Resveratrol (RVT) is a polyphenolic phytoalexin, and it has been demonstrated to be capable of protecting against cardiovascular disease. The aim of this study was to identify whether RVT might protect against monocrotaline (MCT)-induced pulmonary hypertension and whether vascular endothelial growth factor (VEGF), endothelial nitric oxide synthase (eNOS), and inducible nitric oxide synthase (iNOS) are involved in the beneficial effects.
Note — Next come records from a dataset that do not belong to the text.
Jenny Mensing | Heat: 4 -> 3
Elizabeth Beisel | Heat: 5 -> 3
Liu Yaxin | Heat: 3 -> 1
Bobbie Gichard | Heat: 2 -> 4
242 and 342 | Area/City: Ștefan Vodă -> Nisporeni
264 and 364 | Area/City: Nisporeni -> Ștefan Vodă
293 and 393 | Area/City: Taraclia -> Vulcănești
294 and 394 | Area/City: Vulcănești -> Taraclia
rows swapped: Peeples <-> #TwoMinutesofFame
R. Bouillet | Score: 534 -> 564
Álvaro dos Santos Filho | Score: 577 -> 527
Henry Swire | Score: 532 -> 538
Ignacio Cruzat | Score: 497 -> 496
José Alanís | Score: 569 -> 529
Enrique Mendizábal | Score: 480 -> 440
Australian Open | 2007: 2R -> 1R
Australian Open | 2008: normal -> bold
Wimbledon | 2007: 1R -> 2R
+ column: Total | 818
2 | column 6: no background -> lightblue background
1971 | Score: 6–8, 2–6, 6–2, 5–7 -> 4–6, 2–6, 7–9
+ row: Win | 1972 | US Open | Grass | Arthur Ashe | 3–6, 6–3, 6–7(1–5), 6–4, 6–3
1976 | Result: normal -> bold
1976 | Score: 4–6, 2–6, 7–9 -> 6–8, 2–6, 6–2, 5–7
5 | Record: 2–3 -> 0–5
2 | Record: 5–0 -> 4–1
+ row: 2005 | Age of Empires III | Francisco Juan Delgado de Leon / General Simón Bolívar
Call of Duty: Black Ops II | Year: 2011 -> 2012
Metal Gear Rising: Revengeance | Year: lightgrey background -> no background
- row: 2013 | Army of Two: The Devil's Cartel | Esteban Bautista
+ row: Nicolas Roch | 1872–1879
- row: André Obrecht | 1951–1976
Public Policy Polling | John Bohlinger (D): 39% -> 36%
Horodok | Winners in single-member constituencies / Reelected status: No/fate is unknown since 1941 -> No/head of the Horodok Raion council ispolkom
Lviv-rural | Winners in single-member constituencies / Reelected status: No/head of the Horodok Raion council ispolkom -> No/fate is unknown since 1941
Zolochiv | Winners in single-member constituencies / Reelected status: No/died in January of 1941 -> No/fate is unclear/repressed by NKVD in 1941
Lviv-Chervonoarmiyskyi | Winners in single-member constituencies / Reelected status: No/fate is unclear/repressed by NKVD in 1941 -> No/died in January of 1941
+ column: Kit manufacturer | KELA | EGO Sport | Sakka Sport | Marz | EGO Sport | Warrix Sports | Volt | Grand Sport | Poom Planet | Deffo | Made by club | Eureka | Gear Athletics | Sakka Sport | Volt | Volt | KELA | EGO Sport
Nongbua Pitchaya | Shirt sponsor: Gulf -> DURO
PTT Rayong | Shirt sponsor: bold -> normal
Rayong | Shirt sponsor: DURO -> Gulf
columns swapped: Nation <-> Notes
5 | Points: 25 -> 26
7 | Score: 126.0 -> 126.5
Thirty Sprague Dawley rats were divided into three groups: the control (n=6), the MCT (n=12) and the MCT with RVT (5 mg/kg/day, n=12) groups. After 28 days, the tissue samples were obtained for morphometric analysis and Western blotting.

In the MCT group, the right ventricle/(left ventricle+septum) weight ratio was significantly increased compared with that of the control group (0.51±0.07 vs. 0.20±0.03, p<0.01), which was markedly suppressed in the RVT treated group (0.35±0.08, p<0.01). Histological analysis also showed that MCT treatment increased the medial wall thickness of the pulmonary arterioles compared with that of the control group (36±8% vs. 17±5%, p<0.01), which also was significantly suppressed in the RVT treated group (27±5%, p<0.01). In addition, Western blot demonstrated the decreased expression of VEGF in the MCT group (p<0.01), which was upregulated after long term RVT treatment (p<0.01). The expression of eNOS was increased after MCT treatment (p<0.01), but upregulation of eNOS could not be reversed by the RVT treatment. The expression of iNOS was not significantly modulated.

These results suggest that RVT attenuates MCT-induced pulmonary hypertension and it may represent a new strategy for the treatment of pulmonary hypertension.